I was involved in dance….but never made the dance team. I wasn’t naive though. I knew why. The girls all talked. Even though I had moves, no one wanted a fat girl on their team.
I was on the swim team. Always coming in last. Still getting that participation ribbon…and crying because it meant nothing. I sat alone. Prepared alone.
I remember most of my childhood as being happy. My parents made sure of it. They were the BEST at making sure that my sister and I wanted for nothing. That we were content, that we were smiling, because deep down, they knew that I was miserable. I ate my emotions.
And then it happened.
I was in middle school. In survival mode every day. I had been attacked before. Pushed around. The names I’d been called by the various groups of kids in THAT school still creep into my mind. But on this day, it was so much worse.
As I was returning to class, from lunch, I was running up the steps when one of my bullies grabbed my ankle. And from that moment on, the ugliness ensued.
I had a swarm of people around me as I laid there. The group of bullies continued to assault me. Leaving me with a shoe print on my forehead, a concussion, braces hanging from my teeth, bruised, a broken nose—and nobody helped me.

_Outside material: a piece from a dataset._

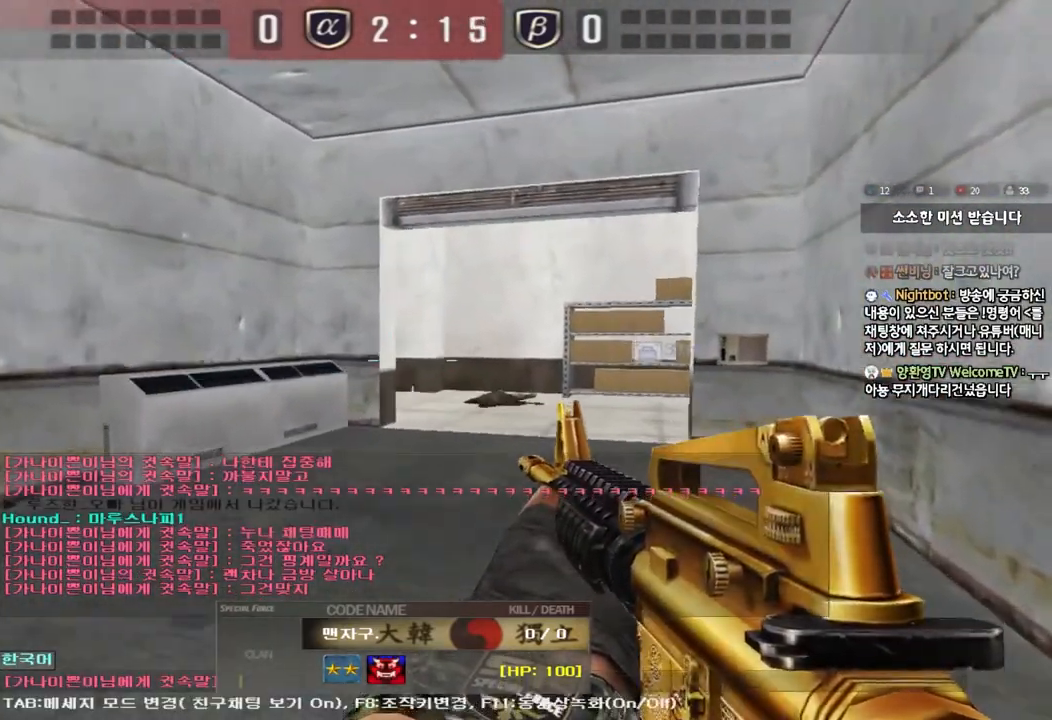
{"keys": [], "events": []}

To reflect back on this, I’m not angry. I am disappointed. I’m a mom now. A teacher. And for years, I struggled with the thought of no one helping a child being beaten, a school not disciplining students because there was “no proof” (because they “didn’t have a bullying/gang problem”).
I could have gone SO many different directions. I could have internalized all of this and resorted to destructive decisions. In fact, I did have eating disorders, I struggle with anxiety and depression. These are things I battle with all the time—fears of inadequacies because of the harmful effects of the cowardly faces of bullies. But what gets to me more are those that do NOTHING.
With support from my family, I CHOSE to take a positive route. I wanted to be the change I wanted to see in the world. I wanted to be a teacher, I wanted to share my life stories with whomever would listen, because sometimes, life just stinks! But we have the ability to respond to it in different ways, and that reaction is what is important. It’s what sets us apart from success and failure.
I want my three boys and my school babies to know that it’s not failing if you get back up and try again. It’s not failing if you have to keep trying. That people are MEAN, but that doesn’t mean we have to be mean, too. Sometimes the people that are the hardest to love are the ones who need it the most. Kindness matters, and we are always one decision away from an entirely different life and changing someone else’s.
My name is Kristen Blackburn. I am a teacher in a small town in PA. I have three beautiful boys, and believe that kindness and love still exist in the world today.